Some have argued that this would create liability for war crimes under domestic legislation, the War Crimes Act. That Act, passed in 1992, makes it a war crime to commit a “grave breach” of the Geneva Conventions including violations of Common Article 3. The Administration wants to amend the War Crimes Act to eliminate “degrading and humiliating” treatment from its restrictions. Moreover, the Administration wants to make the changes retroactive to protect those who have already engaged in such abuse. Basically, what we saw that happened at Abu Ghraib would now be permitted.


In the future, the United States will increasingly rely on coalition partners to help fight our wars. We won’t be able to build those coalitions if our potential partners cannot rely on us to comply with our treaty obligations and fight according to generally accepted rules. Moreover, in the long run, it will be our troops who are forward-deployed, as they are now, and will derive the benefit of our strict adherence to the Geneva Conventions. That will enable us to complain when other countries, our enemies, are tempted to skirt them. It also protects contractors, CIA, media, and others who may find themselves in harm’s way in the future.

Soldiers shouldn’t have to guess what the rules are or try to divine them based on who is being court-martialed and for what reasons. War is tough enough anyway. The rules for it ought to be as clear as they can possibly be. Adherence to the Geneva Conventions, including Common Article 3, ensures that clarity.


Finally, Congress needs to address the issue of Military Commissions. They can easily, and I mean easily, use the UCMJ, which is the envy of the world and has passed Supreme Court scrutiny, as the model for the “regularly constituted” court. There may need to be some modifications to the rules of evidence which are necessary to accommodate the nature of a “war on terror,” such as hearsay and chain of custody, but those modifications should be specific and narrow. Even then the evidence should be apparently authentic and corroborated by other evidence. Coerced testimony should be strictly prohibited, as it is inherently unreliable.


Contrary to what we hear from the far right, this would not give detainees the same rights that our troops have, nor would it interfere with the war effort. It would afford detainees the “judicial guarantees considered to be indispensable by all civilized peoples” as required by Common Article 3.

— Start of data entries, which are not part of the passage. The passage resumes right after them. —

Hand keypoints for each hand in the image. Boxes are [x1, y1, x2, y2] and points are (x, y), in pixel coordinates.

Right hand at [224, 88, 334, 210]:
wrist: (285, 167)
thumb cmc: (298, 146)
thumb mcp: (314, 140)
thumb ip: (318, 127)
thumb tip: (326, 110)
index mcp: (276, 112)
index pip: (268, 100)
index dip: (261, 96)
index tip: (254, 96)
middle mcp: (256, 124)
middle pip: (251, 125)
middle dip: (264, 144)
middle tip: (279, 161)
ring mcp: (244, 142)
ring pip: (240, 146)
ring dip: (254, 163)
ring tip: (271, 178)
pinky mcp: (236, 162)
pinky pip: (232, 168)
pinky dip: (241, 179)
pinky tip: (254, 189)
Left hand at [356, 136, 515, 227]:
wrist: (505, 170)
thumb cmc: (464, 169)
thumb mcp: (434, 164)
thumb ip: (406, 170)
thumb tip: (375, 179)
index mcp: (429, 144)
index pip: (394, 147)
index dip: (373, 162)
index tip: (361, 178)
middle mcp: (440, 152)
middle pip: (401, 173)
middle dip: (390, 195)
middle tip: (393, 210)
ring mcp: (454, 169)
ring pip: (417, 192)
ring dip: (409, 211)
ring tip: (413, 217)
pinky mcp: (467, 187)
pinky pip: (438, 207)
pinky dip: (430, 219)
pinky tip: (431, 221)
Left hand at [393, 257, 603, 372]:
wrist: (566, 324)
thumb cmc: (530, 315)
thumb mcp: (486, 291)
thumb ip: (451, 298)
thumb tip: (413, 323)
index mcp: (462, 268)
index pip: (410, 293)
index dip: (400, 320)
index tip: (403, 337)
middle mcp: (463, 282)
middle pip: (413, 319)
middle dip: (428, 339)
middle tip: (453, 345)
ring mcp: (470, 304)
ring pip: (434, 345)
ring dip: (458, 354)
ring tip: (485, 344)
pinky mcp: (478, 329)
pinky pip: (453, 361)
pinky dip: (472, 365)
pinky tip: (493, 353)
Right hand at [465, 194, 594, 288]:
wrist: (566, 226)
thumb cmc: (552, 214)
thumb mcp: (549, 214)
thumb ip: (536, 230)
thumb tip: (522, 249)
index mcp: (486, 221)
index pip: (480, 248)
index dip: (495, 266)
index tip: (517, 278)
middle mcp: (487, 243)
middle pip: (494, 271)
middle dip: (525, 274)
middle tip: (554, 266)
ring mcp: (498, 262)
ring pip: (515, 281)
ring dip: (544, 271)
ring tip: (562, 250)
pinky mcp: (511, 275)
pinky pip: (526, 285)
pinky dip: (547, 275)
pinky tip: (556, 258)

The current proposal from the Administration is simply a rehash of the old military order which created the commissions that the Supreme Court so correctly and unequivocally shot down.

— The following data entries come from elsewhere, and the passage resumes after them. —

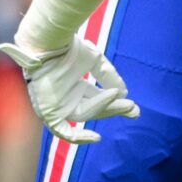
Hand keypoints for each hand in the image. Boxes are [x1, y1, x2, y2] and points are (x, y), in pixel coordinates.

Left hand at [0, 36, 139, 144]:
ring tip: (124, 104)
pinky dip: (78, 137)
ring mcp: (55, 104)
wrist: (49, 44)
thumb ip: (109, 76)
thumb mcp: (95, 60)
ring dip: (104, 110)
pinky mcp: (48, 111)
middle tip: (134, 110)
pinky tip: (96, 137)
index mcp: (73, 84)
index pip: (96, 99)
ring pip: (84, 114)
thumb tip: (123, 94)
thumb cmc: (68, 48)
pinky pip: (62, 130)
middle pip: (92, 108)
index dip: (114, 103)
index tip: (133, 107)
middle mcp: (64, 96)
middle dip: (113, 109)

For too long the prosecution of the “war on terror” has been a conversation between the Administration and the courts. Hamdan stands for the proposition that Congress needs to be engaged. If the United States Congress willingly and thoughtfully accepts the responsibility given to it by the Court, it will be a great boon to the country and to the successful prosecution of the war on terror.


John D. Hutson is dean and president of Franklin Pierce Law Center and is a retired Rear Admiral and the former Chief Advocate General of the U.S. Navy.


Editor’s Note: Hutson was scheduled to testify on Sept. 6 in Washington, D.C., at a hearing before eight judges from around the world conducting an inquiry on counter-terrorism and human rights, including the US response to the threat of terrorism since the attacks of Sept. 11, 2001.